Trellis v1.12.0 has been released

  • Improve support for adding public SSH keys (#1344)
  • Update default Vagrant IP to 192.168.56.5 (#1341)
  • Remove old WP customizer frame options hack (#1338)
  • Fix #1319 - Improve how ssh_args are loaded (#1337)
  • Fix #1331 - Improve passlib instructions(#1336)

Some additional notes:

  • Vagrant’s IP change shouldn’t be breaking, but just be aware it did change.
  • the new public_keys folder is part of a larger effort to help people set up continuous deployments for Trellis sites. There will be more news on this soon with a trellis-cli release as well.
4 Likes

Does this mean the SSH public key files don’t have to reside in default SSH keys directory (~/.ssh/) anymore? That is great! I always wanted to store the public key files directly in the Trellis folder.

They never needed to; that was just the default values we provided.
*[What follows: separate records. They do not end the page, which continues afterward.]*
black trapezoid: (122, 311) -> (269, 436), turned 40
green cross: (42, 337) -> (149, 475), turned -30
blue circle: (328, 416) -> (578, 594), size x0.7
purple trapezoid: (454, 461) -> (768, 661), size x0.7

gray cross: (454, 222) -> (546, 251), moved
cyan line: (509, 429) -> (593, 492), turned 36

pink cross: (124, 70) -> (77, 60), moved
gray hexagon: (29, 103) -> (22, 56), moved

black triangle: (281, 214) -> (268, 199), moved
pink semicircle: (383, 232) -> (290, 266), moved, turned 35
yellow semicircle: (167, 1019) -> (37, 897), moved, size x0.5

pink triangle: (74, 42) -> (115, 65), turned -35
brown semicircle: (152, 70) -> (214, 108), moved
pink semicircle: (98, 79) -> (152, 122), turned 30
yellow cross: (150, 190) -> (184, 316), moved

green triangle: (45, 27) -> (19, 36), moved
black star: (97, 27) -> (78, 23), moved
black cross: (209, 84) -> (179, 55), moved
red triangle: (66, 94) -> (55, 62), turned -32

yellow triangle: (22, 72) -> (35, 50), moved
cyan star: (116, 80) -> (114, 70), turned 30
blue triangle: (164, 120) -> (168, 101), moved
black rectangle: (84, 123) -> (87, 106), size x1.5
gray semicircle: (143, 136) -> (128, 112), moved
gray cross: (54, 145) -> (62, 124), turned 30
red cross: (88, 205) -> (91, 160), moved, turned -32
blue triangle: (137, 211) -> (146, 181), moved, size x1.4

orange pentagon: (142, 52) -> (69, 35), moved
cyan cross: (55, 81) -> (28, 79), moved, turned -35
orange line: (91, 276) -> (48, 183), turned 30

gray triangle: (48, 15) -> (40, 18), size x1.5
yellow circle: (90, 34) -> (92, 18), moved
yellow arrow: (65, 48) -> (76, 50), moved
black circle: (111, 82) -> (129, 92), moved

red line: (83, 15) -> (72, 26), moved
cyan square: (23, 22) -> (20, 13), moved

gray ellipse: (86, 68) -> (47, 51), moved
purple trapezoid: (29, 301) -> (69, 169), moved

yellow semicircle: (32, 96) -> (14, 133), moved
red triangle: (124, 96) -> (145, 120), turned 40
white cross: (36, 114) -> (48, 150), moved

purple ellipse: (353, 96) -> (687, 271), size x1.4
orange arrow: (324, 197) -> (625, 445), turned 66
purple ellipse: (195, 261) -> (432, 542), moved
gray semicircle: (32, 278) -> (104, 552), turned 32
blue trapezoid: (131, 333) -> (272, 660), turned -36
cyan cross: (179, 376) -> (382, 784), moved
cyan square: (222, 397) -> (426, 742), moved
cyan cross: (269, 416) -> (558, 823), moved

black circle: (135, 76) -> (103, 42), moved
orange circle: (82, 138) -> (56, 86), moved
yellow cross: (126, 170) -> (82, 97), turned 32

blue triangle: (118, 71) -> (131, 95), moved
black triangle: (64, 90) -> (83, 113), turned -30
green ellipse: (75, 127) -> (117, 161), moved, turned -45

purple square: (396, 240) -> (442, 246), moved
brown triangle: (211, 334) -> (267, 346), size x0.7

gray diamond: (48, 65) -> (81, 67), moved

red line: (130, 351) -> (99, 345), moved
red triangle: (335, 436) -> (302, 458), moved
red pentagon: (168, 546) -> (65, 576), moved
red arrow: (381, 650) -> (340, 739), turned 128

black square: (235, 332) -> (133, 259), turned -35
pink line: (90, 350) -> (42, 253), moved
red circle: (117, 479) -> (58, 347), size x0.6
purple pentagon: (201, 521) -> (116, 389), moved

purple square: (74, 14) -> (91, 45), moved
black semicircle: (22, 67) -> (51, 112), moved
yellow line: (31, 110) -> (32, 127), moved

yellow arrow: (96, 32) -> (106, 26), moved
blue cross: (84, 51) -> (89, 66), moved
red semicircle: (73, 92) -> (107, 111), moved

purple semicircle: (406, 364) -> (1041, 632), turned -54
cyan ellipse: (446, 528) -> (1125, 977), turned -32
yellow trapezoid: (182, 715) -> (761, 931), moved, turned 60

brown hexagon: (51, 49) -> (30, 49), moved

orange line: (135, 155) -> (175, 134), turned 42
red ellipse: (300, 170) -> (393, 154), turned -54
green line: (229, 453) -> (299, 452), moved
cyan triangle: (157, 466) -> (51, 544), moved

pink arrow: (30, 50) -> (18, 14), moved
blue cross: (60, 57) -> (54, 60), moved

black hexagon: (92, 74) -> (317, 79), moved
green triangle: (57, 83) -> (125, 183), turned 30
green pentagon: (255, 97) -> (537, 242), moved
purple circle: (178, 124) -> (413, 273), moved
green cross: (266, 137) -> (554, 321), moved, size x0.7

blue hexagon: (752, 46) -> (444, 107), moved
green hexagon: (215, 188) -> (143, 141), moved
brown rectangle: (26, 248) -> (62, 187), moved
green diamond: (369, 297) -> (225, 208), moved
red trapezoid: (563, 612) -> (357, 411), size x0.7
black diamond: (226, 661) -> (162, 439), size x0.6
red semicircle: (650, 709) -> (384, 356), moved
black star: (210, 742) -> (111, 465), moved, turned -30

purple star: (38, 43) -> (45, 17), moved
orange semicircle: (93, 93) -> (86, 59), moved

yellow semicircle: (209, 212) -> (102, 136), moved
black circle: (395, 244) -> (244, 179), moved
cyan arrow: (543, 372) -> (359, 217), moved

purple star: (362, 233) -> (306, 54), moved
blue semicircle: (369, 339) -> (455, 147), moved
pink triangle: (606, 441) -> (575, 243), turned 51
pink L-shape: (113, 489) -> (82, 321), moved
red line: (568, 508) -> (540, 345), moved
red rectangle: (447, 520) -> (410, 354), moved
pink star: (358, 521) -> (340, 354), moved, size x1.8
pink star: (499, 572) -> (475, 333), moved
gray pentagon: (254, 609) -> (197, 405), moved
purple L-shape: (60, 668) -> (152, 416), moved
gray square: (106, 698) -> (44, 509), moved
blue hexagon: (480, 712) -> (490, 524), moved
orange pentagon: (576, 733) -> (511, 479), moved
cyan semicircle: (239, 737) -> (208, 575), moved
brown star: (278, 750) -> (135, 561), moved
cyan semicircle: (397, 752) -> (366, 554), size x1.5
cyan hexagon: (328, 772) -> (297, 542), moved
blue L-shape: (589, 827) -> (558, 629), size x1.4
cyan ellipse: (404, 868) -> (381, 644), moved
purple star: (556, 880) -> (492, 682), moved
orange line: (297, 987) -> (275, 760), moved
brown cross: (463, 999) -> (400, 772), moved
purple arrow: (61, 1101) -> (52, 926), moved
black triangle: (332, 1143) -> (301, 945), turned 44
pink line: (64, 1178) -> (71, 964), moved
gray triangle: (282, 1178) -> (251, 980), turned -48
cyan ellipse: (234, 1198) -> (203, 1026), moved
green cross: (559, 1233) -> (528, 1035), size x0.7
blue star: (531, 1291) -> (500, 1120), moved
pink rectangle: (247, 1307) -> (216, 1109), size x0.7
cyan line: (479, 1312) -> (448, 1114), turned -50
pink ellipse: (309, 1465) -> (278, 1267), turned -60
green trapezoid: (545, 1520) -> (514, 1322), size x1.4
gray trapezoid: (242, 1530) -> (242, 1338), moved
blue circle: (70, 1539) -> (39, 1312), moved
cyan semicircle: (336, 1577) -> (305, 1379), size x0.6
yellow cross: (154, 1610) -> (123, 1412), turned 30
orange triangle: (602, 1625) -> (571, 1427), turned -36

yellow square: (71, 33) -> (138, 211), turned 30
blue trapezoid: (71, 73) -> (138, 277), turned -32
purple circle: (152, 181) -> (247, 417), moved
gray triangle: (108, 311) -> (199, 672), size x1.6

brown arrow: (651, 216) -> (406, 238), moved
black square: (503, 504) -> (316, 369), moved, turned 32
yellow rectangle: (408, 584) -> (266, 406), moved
You could have done what that change does manually by just adding new entries to users.yml.

This change just makes it more built-in with a standard public_keys folder. However, the public keys in that dir are only added to the deploy web user and not all users.

1 Like

As @swalkinshaw said this isn’t a requirement, but it also supports URLs; at my old agency we just configured it to pull the list of keys from a users github, i.e.:

# Documentation: https://roots.io/trellis/docs/ssh-keys/
admin_user: admin

# Also define 'vault_users' (`group_vars/staging/vault.yml`, `group_vars/production/vault.yml`)
users:
  - name: "{{ web_user }}"
    groups:
      - "{{ web_group }}"
    keys:
      - https://github.com/alwaysblank.keys
  - name: "{{ admin_user }}"
    groups:
      - sudo
    keys:
      - https://github.com/alwaysblank.keys

web_user: web
web_group: www-data
web_sudoers:
  - "/usr/sbin/service php7.4-fpm *"

(Although if you did this you’d probably want to make sure you had a system for removing people when they left your organization.)

2 Likes

So for clarification I need to summarize this and ask if I got it right:
The public keys in public_keys/ directory in Trellis directory are added as authorized keys to the web user, meant for site deployment.

There is also an users key as 2nd way to add SSH public keys to the web and also the admin users (and add extra users if needed):

Have I understood this correctly?
And the public_keys/ directory as extra mechanism for adding ssh authorized keys to web user is meant to make site deployments easier?

Yes that’s all correct. I realized after it maybe should have been called deploy_public_keys or something more specific.

1 Like

This topic was automatically closed after 42 days. New replies are no longer allowed.